At this time, I am announcing a shift in the focus of this column. While the transformation of business organizations continues to be important for the health and sustainability of large and small enterprises, it is mission critical for the future of democratic republics. Whether we construct digital platforms as centralized top-down hierarchies or decentralized peer-to-peer networks is likely to determine the future course of human civilization. If the proponents of hierarchies prevail, we will likely find ourselves in a world of digital tyranny shaped by the firm grip of totalitarian leaders who hold unprecedented control over all activities of our lives.

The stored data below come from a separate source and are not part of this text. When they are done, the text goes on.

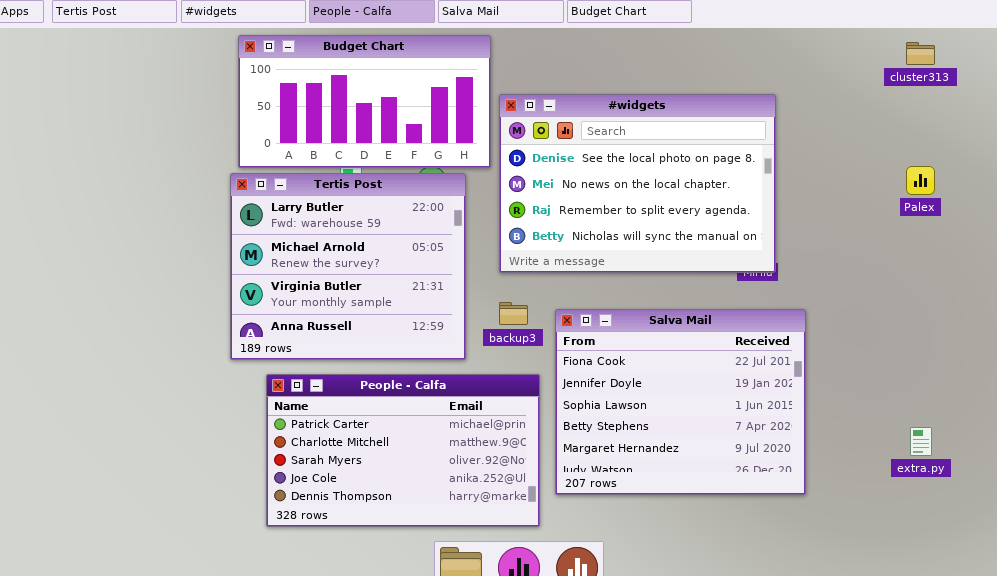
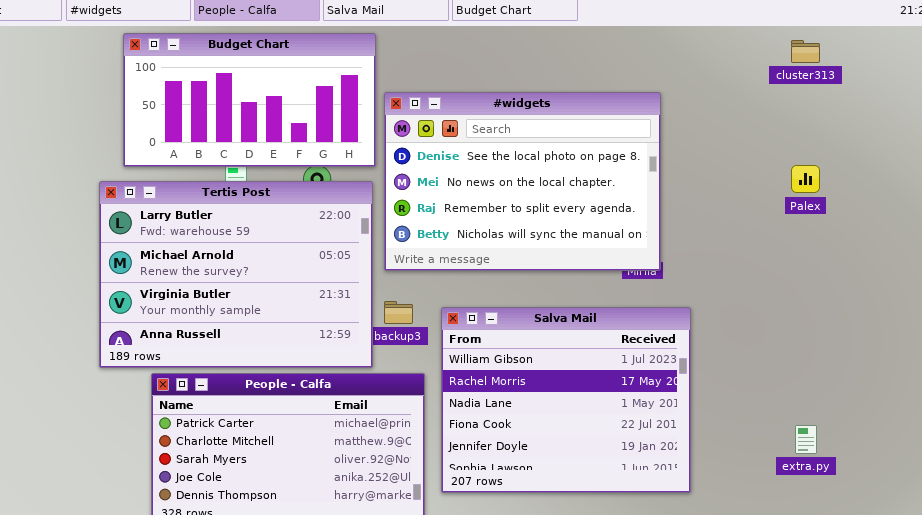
Tertis Post: [230,173,466,360] -> [99,181,373,368], moved, resized
Salva Mail: [555,309,806,495] -> [441,307,691,493], scrolled up 3 rows

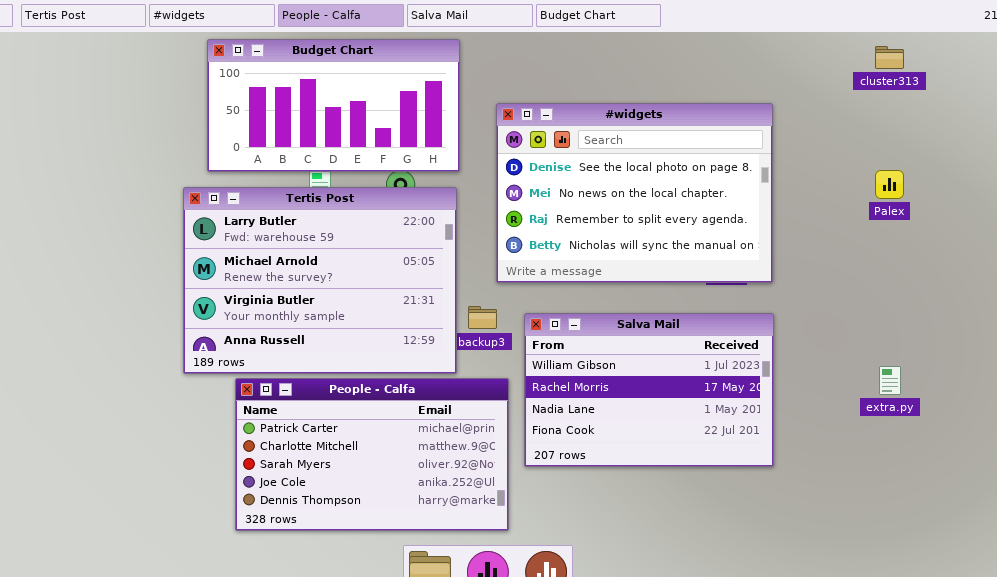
#widgets: [384,92,661,271] -> [496,103,773,283], moved
Salva Mail: [441,307,691,493] -> [524,313,774,467], resized
extra.py: [795,425,817,454] -> [879,366,901,395], moved

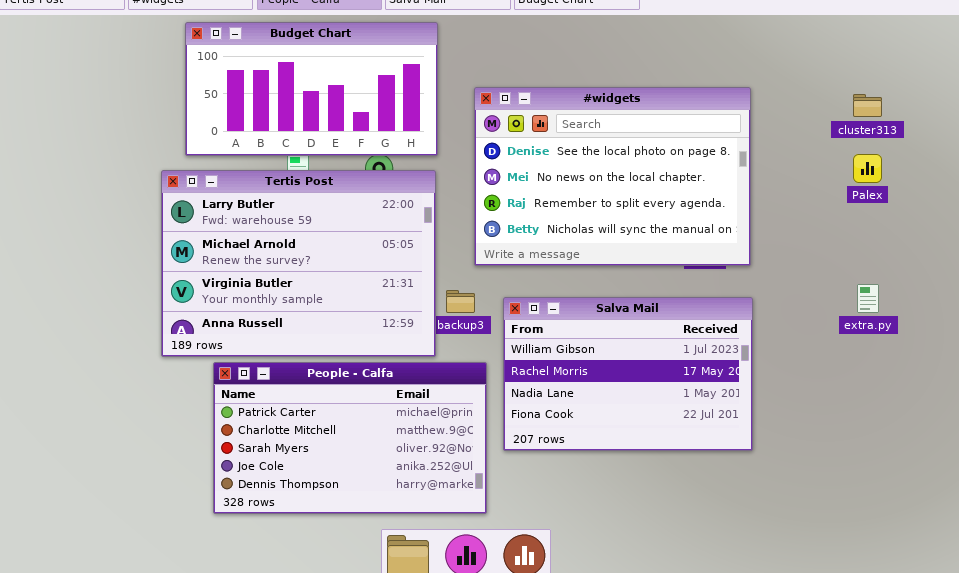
cluster313: [875,46,904,69] -> [853,94,882,117], moved
extra.py: [879,366,901,395] -> [857,284,879,313], moved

On the other hand, if the champions of networks triumph, we are likely to evolve human civilization by expanding our intelligence to create new forms of democracies and peer-to-peer economies that advance the lives of all citizens.
Going forward, this column will be a candid discussion on our turbulent times. As a consequence, you may find future articles may be more controversial. If intelligence is to prevail over ignorance, we must, like Merton, raid on the Unspeakable. And following the example of Gore, we need to create and cultivate peer-to-peer networks where everyone’s voice matters, no one is censored, and people are free to think differently.